- **Task description**:
Where "nose" occurs in a line of the entries below, copy that line.

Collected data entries
-- Opening Marker --

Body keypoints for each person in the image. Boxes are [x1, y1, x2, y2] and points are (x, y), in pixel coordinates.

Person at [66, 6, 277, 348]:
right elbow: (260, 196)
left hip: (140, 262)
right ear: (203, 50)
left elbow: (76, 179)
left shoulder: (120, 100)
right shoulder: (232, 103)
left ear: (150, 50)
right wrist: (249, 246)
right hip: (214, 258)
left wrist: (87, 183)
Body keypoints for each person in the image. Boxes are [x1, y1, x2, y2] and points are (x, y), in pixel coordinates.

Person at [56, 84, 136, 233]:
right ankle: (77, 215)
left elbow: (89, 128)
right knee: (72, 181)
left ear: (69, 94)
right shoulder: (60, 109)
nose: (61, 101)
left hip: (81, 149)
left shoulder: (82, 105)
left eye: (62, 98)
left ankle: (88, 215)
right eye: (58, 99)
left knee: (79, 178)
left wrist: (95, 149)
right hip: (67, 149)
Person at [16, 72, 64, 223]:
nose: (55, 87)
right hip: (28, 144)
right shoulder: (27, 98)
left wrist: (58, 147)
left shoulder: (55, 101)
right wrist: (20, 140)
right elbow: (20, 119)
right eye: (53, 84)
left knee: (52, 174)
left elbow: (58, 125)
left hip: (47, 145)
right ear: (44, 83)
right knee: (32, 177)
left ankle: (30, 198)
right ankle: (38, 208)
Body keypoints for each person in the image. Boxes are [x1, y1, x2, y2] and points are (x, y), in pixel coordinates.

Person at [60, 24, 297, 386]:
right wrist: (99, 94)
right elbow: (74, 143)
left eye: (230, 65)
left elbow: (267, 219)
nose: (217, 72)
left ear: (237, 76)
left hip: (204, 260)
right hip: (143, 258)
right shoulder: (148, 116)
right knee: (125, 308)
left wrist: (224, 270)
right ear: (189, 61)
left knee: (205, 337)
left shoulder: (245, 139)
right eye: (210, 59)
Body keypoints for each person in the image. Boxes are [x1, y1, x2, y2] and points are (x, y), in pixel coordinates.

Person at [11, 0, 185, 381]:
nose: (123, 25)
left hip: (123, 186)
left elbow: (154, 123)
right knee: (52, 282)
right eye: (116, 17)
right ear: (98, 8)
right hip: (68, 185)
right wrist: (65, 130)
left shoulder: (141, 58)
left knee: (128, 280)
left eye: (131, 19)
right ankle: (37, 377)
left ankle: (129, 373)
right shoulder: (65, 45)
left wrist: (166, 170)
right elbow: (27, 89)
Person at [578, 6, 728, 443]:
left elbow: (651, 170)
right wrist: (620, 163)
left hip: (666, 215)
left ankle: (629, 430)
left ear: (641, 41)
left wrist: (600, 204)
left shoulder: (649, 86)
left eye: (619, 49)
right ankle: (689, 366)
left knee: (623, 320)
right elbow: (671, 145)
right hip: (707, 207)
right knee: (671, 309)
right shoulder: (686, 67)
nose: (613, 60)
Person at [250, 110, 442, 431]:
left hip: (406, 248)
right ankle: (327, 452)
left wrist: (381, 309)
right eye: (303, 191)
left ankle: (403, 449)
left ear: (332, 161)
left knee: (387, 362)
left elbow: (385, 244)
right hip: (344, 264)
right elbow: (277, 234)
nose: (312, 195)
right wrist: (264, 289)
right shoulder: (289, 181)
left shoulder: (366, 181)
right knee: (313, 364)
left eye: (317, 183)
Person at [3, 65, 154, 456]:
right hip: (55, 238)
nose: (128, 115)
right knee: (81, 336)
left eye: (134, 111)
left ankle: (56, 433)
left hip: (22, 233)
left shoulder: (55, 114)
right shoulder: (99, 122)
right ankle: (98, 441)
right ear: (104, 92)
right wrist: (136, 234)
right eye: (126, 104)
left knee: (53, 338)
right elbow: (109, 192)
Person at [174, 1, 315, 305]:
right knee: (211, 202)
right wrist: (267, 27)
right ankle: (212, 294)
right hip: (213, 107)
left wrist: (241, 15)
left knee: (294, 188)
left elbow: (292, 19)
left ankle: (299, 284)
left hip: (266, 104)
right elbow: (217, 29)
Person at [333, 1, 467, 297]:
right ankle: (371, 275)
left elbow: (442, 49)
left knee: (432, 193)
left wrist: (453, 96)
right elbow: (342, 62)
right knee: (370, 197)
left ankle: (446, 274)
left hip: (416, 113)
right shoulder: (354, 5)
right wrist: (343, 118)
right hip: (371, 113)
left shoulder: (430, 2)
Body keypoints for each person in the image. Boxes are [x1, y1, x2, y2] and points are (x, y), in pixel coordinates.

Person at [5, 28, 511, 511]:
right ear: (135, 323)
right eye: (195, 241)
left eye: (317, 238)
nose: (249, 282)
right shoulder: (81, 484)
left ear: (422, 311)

-- Closing Marker --
-- Opening Marker --

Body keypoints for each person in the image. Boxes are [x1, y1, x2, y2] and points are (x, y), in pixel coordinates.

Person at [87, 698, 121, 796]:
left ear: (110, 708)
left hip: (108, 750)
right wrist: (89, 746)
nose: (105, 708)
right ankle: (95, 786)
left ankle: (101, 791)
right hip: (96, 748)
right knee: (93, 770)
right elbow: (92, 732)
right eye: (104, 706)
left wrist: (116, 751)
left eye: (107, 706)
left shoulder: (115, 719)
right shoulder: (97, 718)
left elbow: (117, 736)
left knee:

-- Closing Marker --

- **Exercise solution**:
nose: (61, 101)
nose: (55, 87)
nose: (217, 72)
nose: (123, 25)
nose: (613, 60)
nose: (312, 195)
nose: (128, 115)
nose: (249, 282)
nose: (105, 708)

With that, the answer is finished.